Holenderski komisarz chce stanąć na czele wspólnej lewicowej listy w przyspieszonych wyborach parlamentarnych, które mają się odbyć w listopadzie br. z powodu upadku gabinetu premiera Marka Ruttego.

Władze Partii Pracy (PvdA) oraz Zielonych (GreoenLinks) ogłosiły niedawno wspólny start w wyborach. W czwartek rano zapowiedziały także wybór lidera listy. Właśnie na to stanowisko typowany jest Timmermans, który wg mediów jest popierany przez liderów obu ugrupowań.

Reklama

"Haskie korytarze huczą od spekulacji"

Nie wykluczam powrotu do holenderskiej polityki – mówił w ubiegłym tygodniu dziennikarzom Timmermans, ale unikał jednoznacznych deklaracji.
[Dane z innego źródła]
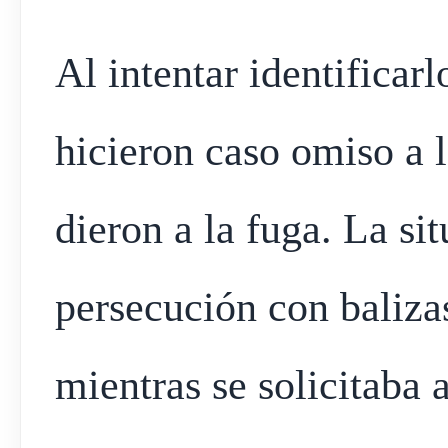
Al intentar identificar
hicieron caso omiso a l
dieron a la fuga. La si
persecución con baliza
mientras se solicitaba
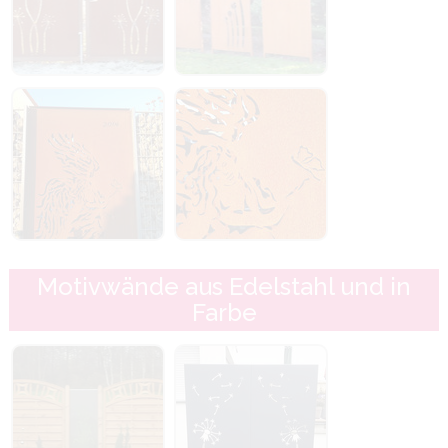
Motivwände aus Edelstahl und in
Farbe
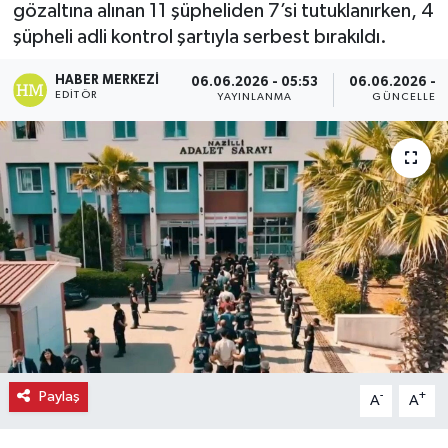
gözaltına alınan 11 şüpheliden 7’si tutuklanırken, 4
şüpheli adli kontrol şartıyla serbest bırakıldı.
Ekonomi
HABER MERKEZI
06.06.2026 - 05:53
06.06.2026 - 
Eleman
EDITÖR
YAYINLANMA
GÜNCELLEM
Emlak
Gündem
Gurme
Haber
İlçe Haberleri
Keşfet
Paylaş
-
+
A
A
Kültür & Sanat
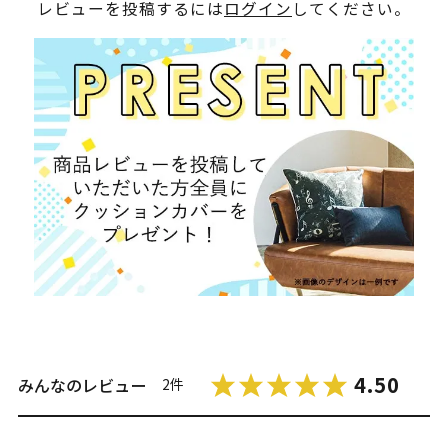
レビューを投稿するには
ログイン
してください。
4.50
みんなのレビュー
2件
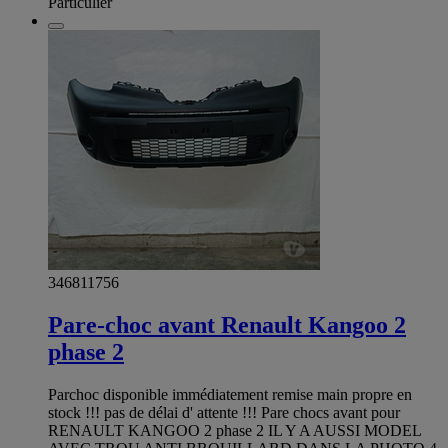
Particulier
346811756
Pare-choc avant Renault Kangoo 2
phase 2
Parchoc disponible immédiatement remise main propre en
stock !!! pas de délai d' attente !!! Pare chocs avant pour
RENAULT KANGOO 2 phase 2 IL Y A AUSSI MODEL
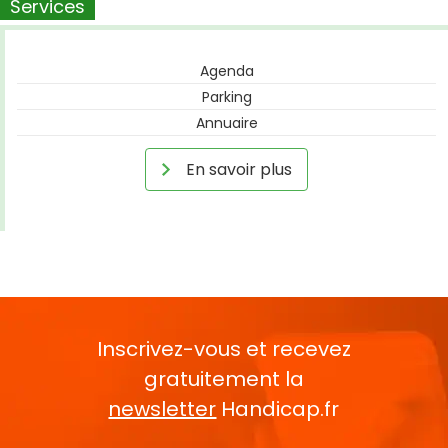
Services
Agenda
Parking
Annuaire
En savoir plus
Inscrivez-vous et recevez
gratuitement la
newsletter
Handicap.fr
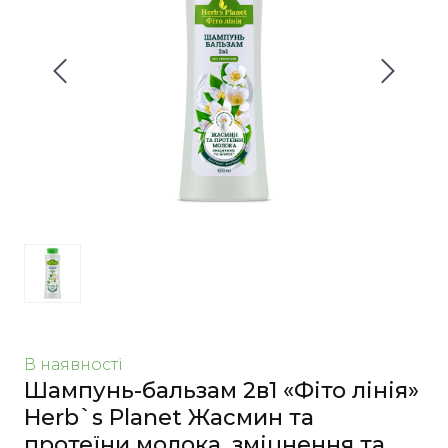
В наявності
Шампунь-бальзам 2в1 «Фіто лінія»
Herb`s Planet Жасмин та
протеїни молока, зміцнення та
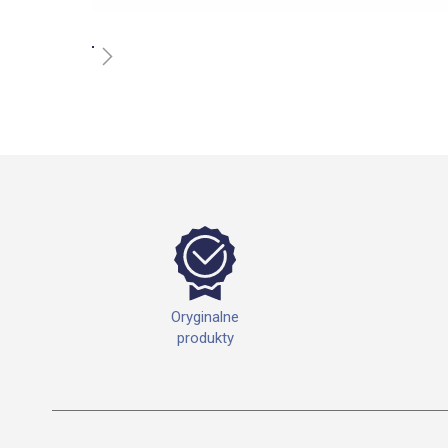
Przejdź
na
początek
galerii
Oryginalne
produkty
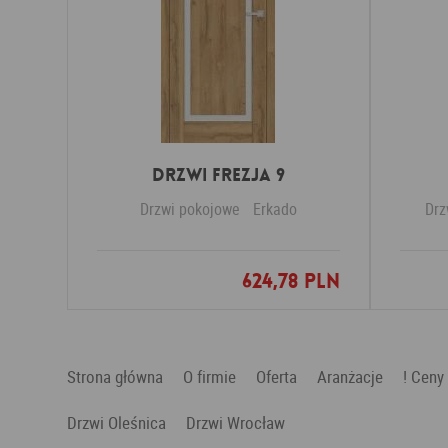
DRZWI FREZJA 9
Drzwi pokojowe
Erkado
Drz
624,78 PLN
Dodaj do ulubionych
Strona główna
O firmie
Oferta
Aranżacje
! Ceny
Drzwi Oleśnica
Drzwi Wrocław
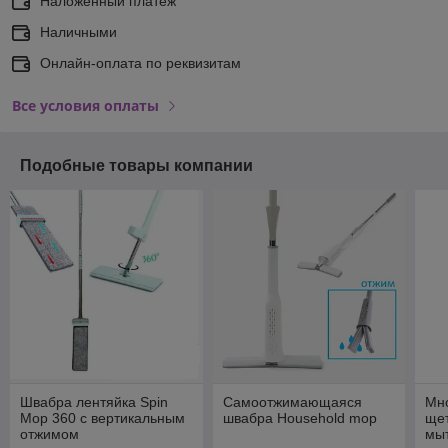
Наложенный платеж
Наличными
Онлайн-оплата по реквизитам
Все условия оплаты
Подобные товары компании
Швабра лентяйка Spin
Самоотжимающаяся
Мн
Mop 360 с вертикальным
швабра Household mop
щет
отжимом
мыт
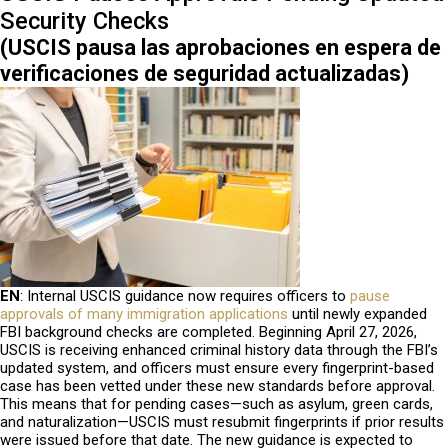
Security Checks
(USCIS pausa las aprobaciones en espera de
verificaciones de seguridad actualizadas
)
EN
:
Internal USCIS guidance now requires officers to
pause
approvals of many immigration applications
until newly expanded
FBI background checks are completed. Beginning April 27, 2026,
USCIS is receiving enhanced criminal history data through the FBI’s
updated system, and officers must ensure every fingerprint-based
case has been vetted under these new standards before approval.
This means that for pending cases—such as asylum, green cards,
and naturalization—USCIS must resubmit fingerprints if prior results
were issued before that date. The new guidance is expected to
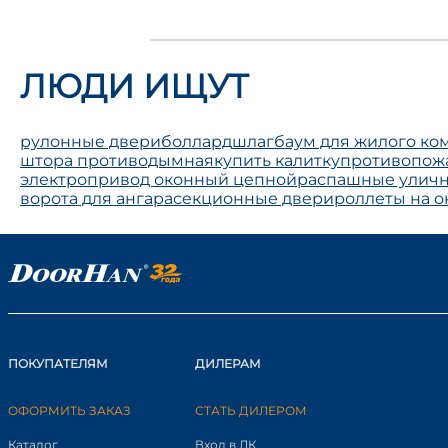
ЛЮДИ ИЩУТ
рулонные двери
боллард
шлагбаум для жилого ко
штора противодымная
купить калитку
противопож
электропривод оконный цепной
распашные уличн
ворота для ангара
секционные двери
роллеты на о
ПОКУПАТЕЛЯМ
ДИЛЕРАМ
ОФОРМИТЬ ЗАКАЗ
СТАТЬ ДИЛЕРОМ
Каталог
Вход в ЛК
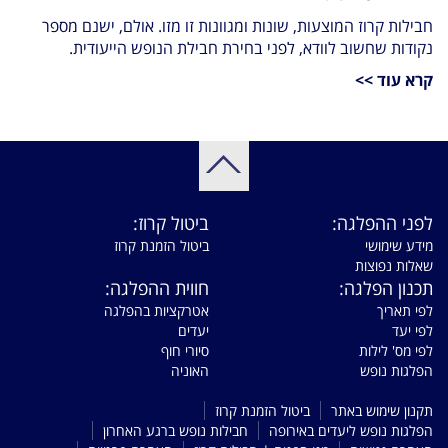
חבילות קרוז המוצעות, שונות ומגוונות זו מזו. אולם, ישנם מספר
נקודות שחשוב לוודא, לפני בחירת חבילת הנופש הייעודית.
קרא עוד >>
לפני ההפלגה:
ביטול קרוז:
מידע שימושי
ביטול הזמנת קרוז
שאלות נפוצות
תכנון הפלגה:
חווית ההפלגה:
לפי תאריך
אטרקציות בהפלגה
לפי יעד
יעדים
לפי מס' לילות
סיורי חוף
הפלגות נופש
האוניה
תקנון שימוש באתר
ביטול הזמנת קרוז
הפלגות נופש ליעדים באירופה
חבילות נופש ברגע האחרון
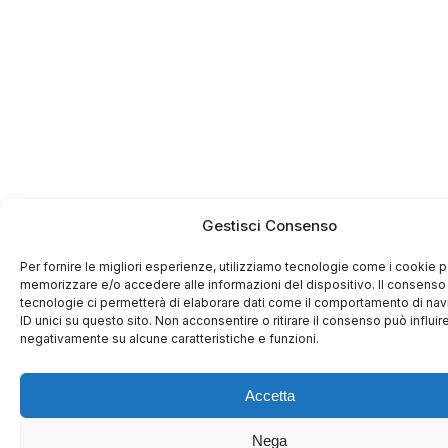
Gestisci Consenso
Per fornire le migliori esperienze, utilizziamo tecnologie come i cookie p
memorizzare e/o accedere alle informazioni del dispositivo. Il consenso
tecnologie ci permetterà di elaborare dati come il comportamento di na
ID unici su questo sito. Non acconsentire o ritirare il consenso può influir
negativamente su alcune caratteristiche e funzioni.
Accetta
Nega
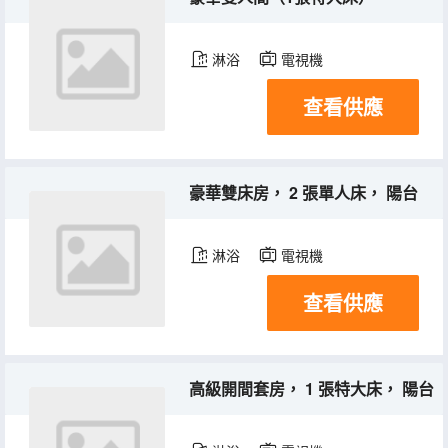
淋浴
電視機
查看供應
豪華雙床房， 2 張單人床， 陽台
淋浴
電視機
查看供應
高級開間套房， 1 張特大床， 陽台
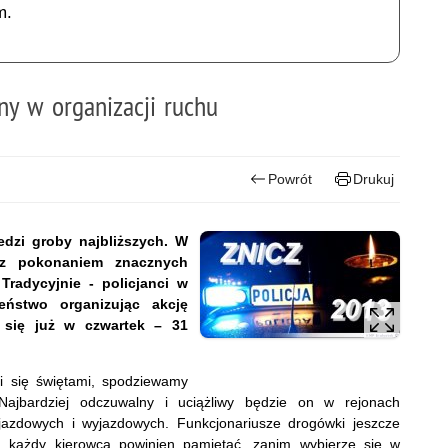
m.
any w organizacji ruchu
Powrót
Drukuj
dzi groby najbliższych. W
 z pokonaniem znacznych
Tradycyjnie - policjanci w
ństwo organizując akcję
 się już w czwartek – 31
mi się świętami, spodziewamy
ajbardziej odczuwalny i uciążliwy będzie on w rejonach
jazdowych i wyjazdowych. Funkcjonariusze drogówki jeszcze
h każdy kierowca powinien pamiętać, zanim wybierze się w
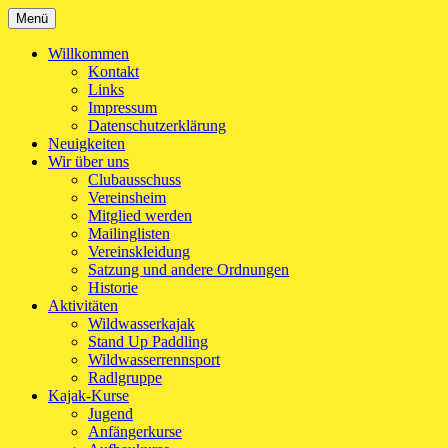
Zum
Menü
Kanu-Club Turngemeinde München e.V.
Kanu fahren in München
Inhalt
springen
Willkommen
Kontakt
Links
Impressum
Datenschutzerklärung
Neuigkeiten
Wir über uns
Clubausschuss
Vereinsheim
Mitglied werden
Mailinglisten
Vereinskleidung
Satzung und andere Ordnungen
Historie
Aktivitäten
Wildwasserkajak
Stand Up Paddling
Wildwasserrennsport
Radlgruppe
Kajak-Kurse
Jugend
Anfängerkurse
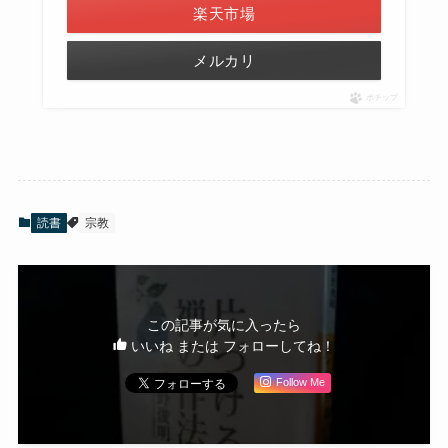
楽天市場
メルカリ
ポチップ
読書
宗教
この記事が気に入ったら
いいね または フォローしてね！
Follow Me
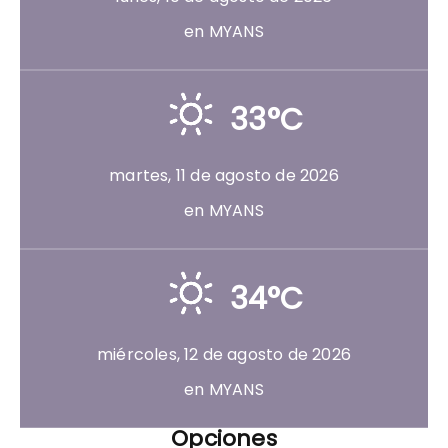
en MYANS
33°C
martes, 11 de agosto de 2026
en MYANS
34°C
miércoles, 12 de agosto de 2026
en MYANS
Opciones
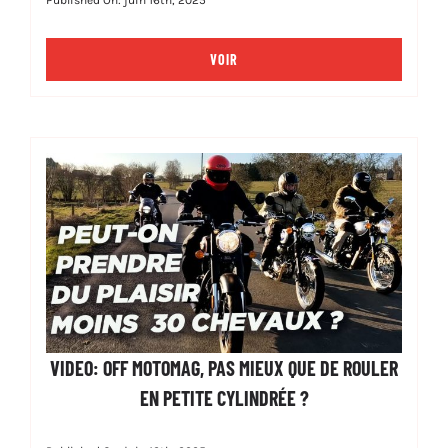
VOIR
VIDEO: OFF MOTOMAG, PAS MIEUX QUE DE ROULER
EN PETITE CYLINDRÉE ?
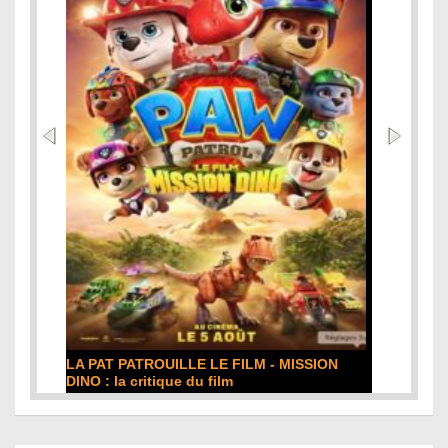
DE LA COMÉDIE-FRANÇAISE : la critique du
film
Lire la suite...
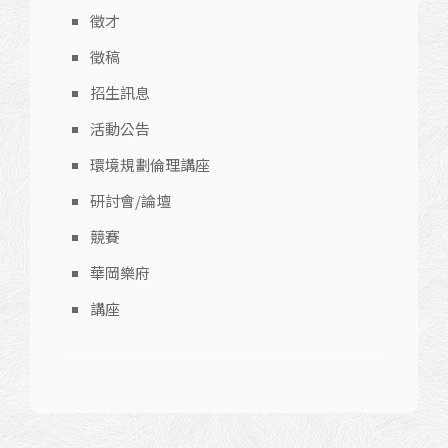
徵才
徵稿
招生訊息
活動公告
環境規劃倫理講座
研討會/論壇
競賽
華岡樂府
講座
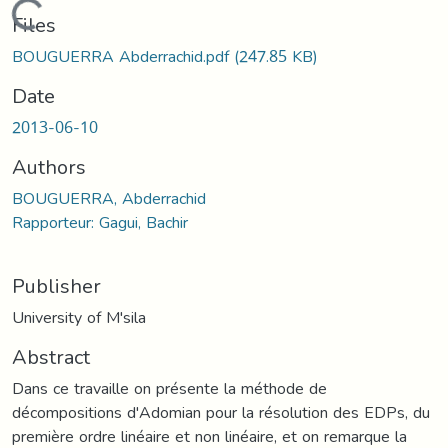
Loading...
Files
BOUGUERRA Abderrachid.pdf
(247.85 KB)
Date
2013-06-10
Authors
BOUGUERRA, Abderrachid
Rapporteur: Gagui, Bachir
Publisher
University of M'sila
Abstract
Dans ce travaille on présente la méthode de
décompositions d'Adomian pour la résolution des EDPs, du
première ordre linéaire et non linéaire, et on remarque la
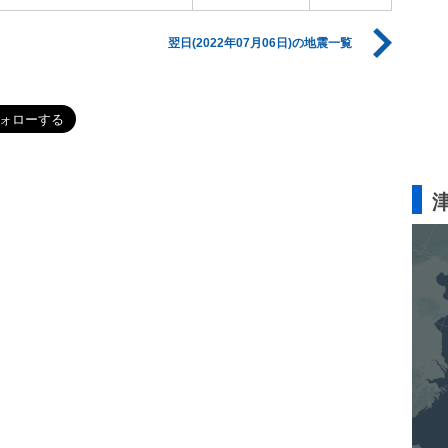
翌日(2022年07月06日)の地震一覧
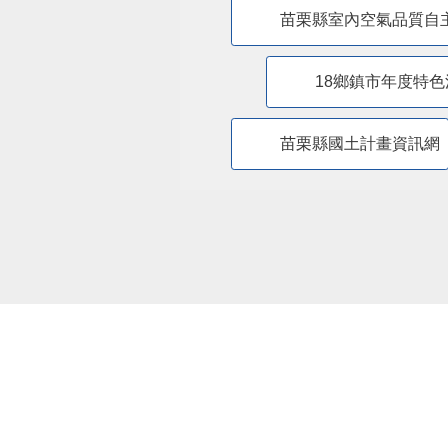
苗栗縣室內空氣品質自
18鄉鎮市年度特色
苗栗縣國土計畫資訊網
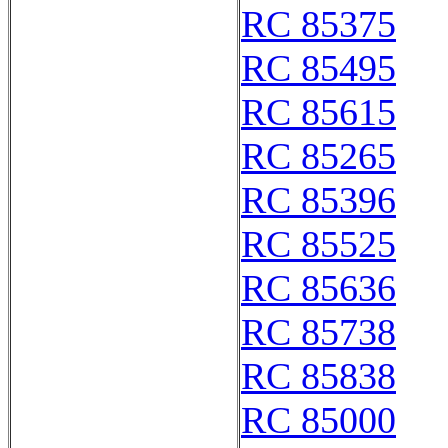
RC 85375
RC 85495
RC 85615
RC 85265
RC 85396
RC 85525
RC 85636
RC 85738
RC 85838
RC 85000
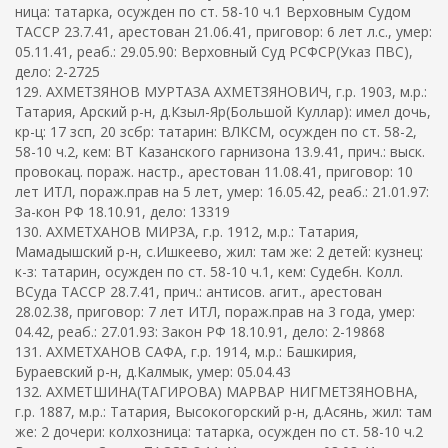
ница: татарка, осужден по ст. 58-10 ч.1 Верховным Судом
ТАССР 23.7.41, арестован 21.06.41, приговор: 6 лет л.с., умер:
05.11.41, реаб.: 29.05.90: Верховный Суд РСФСР(Указ ПВС),
дело: 2-2725
129. АХМЕТЗЯНОВ МУРТАЗА АХМЕТЗЯНОВИЧ, г.р. 1903, м.р.:
Татария, Арский р-н, д.Кзыл-Яр(Большой Куллар): имел дочь,
кр-ц: 17 зсп, 20 зсбр: татарин: ВЛКСМ, осужден по ст. 58-2,
58-10 ч.2, кем: ВТ Казанского гарнизона 13.9.41, прич.: выск.
провокац. пораж. настр., арестован 11.08.41, приговор: 10
лет ИТЛ, пораж.прав на 5 лет, умер: 16.05.42, реаб.: 21.01.97:
За-кон РФ 18.10.91, дело: 13319
130. АХМЕТХАНОВ МИРЗА, г.р. 1912, м.р.: Татария,
Мамадышский р-н, с.Ишкеево, жил: там же: 2 детей: кузнец:
к-з: татарин, осужден по ст. 58-10 ч.1, кем: Судебн. Колл.
ВСуда ТАССР 28.7.41, прич.: антисов. агит., арестован
28.02.38, приговор: 7 лет ИТЛ, пораж.прав на 3 года, умер:
04.42, реаб.: 27.01.93: Закон РФ 18.10.91, дело: 2-19868
131. АХМЕТХАНОВ САФА, г.р. 1914, м.р.: Башкирия,
Бураевский р-н, д.Калмык, умер: 05.04.43
132. АХМЕТШИНА(ТАГИРОВА) МАРВАР НИГМЕТЗЯНОВНА,
г.р. 1887, м.р.: Татария, Высокогорский р-н, д.Асянь, жил: там
же: 2 дочери: колхозница: татарка, осужден по ст. 58-10 ч.2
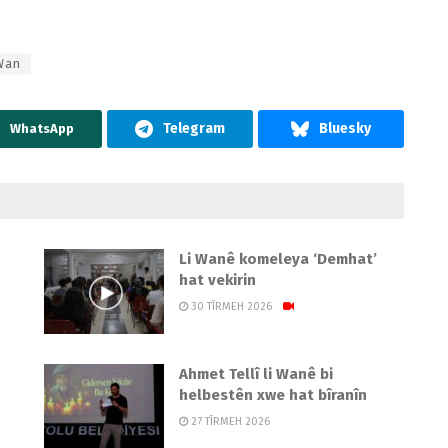
Wan
WhatsApp
Li Wanê komeleya ‘Demhat’
hat vekirin
30 TÎRMEH 2026
Ahmet Tellî li Wanê bi
helbestên xwe hat bîranîn
27 TÎRMEH 2026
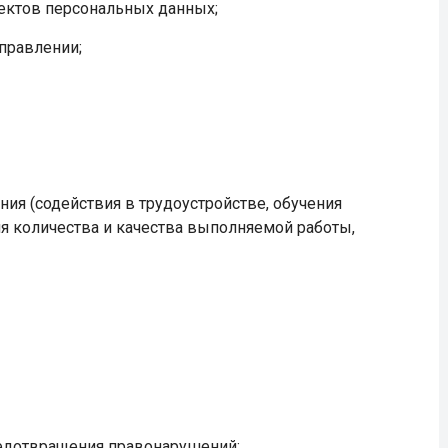
ектов персональных данных;
правлении;
ия (содействия в трудоустройстве, обучения
ля количества и качества выполняемой работы,
редотвращения правонарушений;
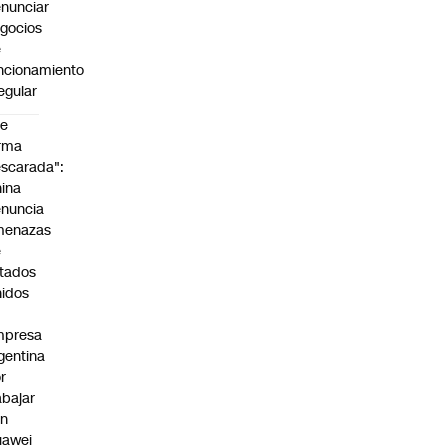
nunciar
gocios
e
ncionamiento
regular
De
rma
scarada":
ina
nuncia
menazas
e
tados
idos
mpresa
gentina
r
abajar
on
uawei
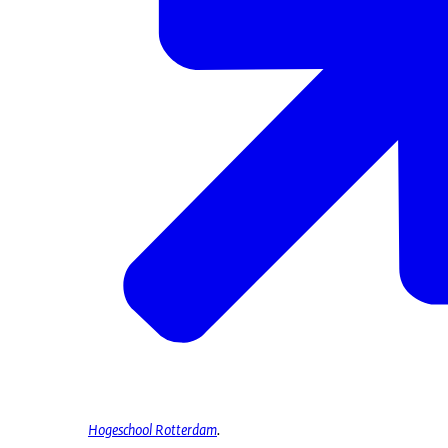
Hogeschool Rotterdam
.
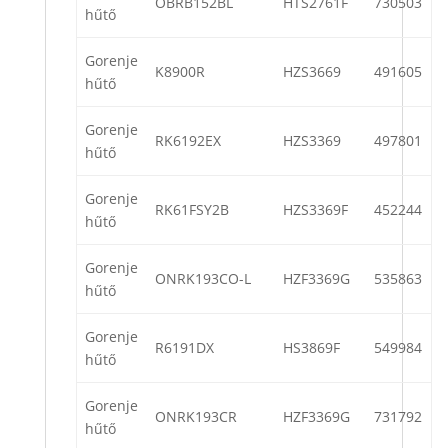
OBRB152BL
HTS2761F
730503
hűtő
Gorenje
K8900R
HZS3669
491605
hűtő
Gorenje
RK6192EX
HZS3369
497801
hűtő
Gorenje
RK61FSY2B
HZS3369F
452244
hűtő
Gorenje
ONRK193CO-L
HZF3369G
535863
hűtő
Gorenje
R6191DX
HS3869F
549984
hűtő
Gorenje
ONRK193CR
HZF3369G
731792
hűtő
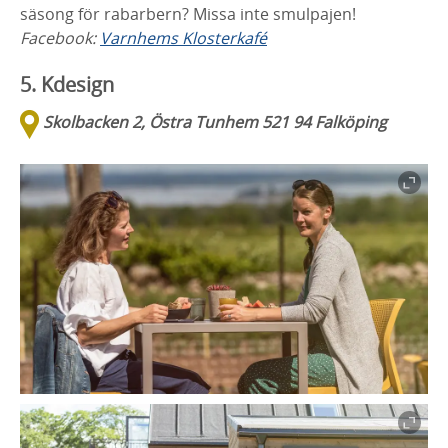
säsong för rabarbern? Missa inte smulpajen!
Facebook:
Varnhems Klosterkafé
5.
Kdesign
Skolbacken 2, Östra Tunhem 521 94 Falköping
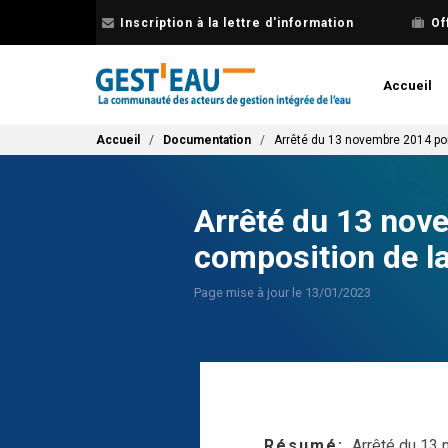
Aller
Inscription à la lettre d'information
Of
au
contenu
principal
Accueil
Fil d'Ariane
Accueil
Documentation
Arrêté du 13 novembre 2014 por
Arrêté du 13 nove
composition de l
Page mise à jour le 13/01/2023
Résumé
Arrêté du 13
Wcześniej media spekulowały o jego możliwym powrocie do holenderskiej polityki. "Haskie korytarze huczą od spekulacji o powrocie Timmermansa z Brukseli" – pisał dziennik "Het Parool".

W czwartek wiceszef KE potwierdził mediom, że zrezygnuje z pracy w Brukseli i wróci do Hagi. Powiedział portalowi NOS, że Holandię czekają "gigantyczne wyzwania" m.in. kryzys klimatyczny, wojna na Ukrainie i nierówności społeczne. Możemy rozwiązać te problemy tylko wtedy, gdy będziemy pracować ramię w ramię – mówi Timmermans.

"Od dziesięciu lat pracuje w Brukseli"

62-letni Holender od prawie dziesięciu lat pracuje w Brukseli. Obecnie jest komisarzem i wiceprzewodniczącym Komisji Europejskiej. Jego kadencja kończy się w przyszłym roku. Timmermans był wcześniej przywódcą PvdA i ministrem spraw zagranicznych w rządzie Marka Ruttego w latach 2012-2014, okresie koalicji tej partii z VVD. W 2019 r. był on liderem Partii Pracy w wyborach do Parlamentu Europejskiego i zdobyła ona wtedy największą liczbę mandatów ze wszystkich list.

Reklama

W 2019 r. Holender był faworytem do objęcia stanowiska przewodniczącego Komisji Europejskiej, jednak jego kandydatura została zablokowana m.in. przez Polskę i Węgry. Holenderski komisarz był znany z krytyki rządów w Budapeszcie i Warszawie.

Odejście Timmermansa oznacza, że ustępujący rząd musi znaleźć kandydata na stanowisko holenderskiego komisarza. Pojawiły się spekulacje, że do Brukseli mogłaby wyjechać liderka koalicyjnej partii D66, wicepremier Sigrid Kaag. Dziennik "De Telegraaf" wymienia także kandydaturę minister obrony Kajsy Ollongren, również z D66.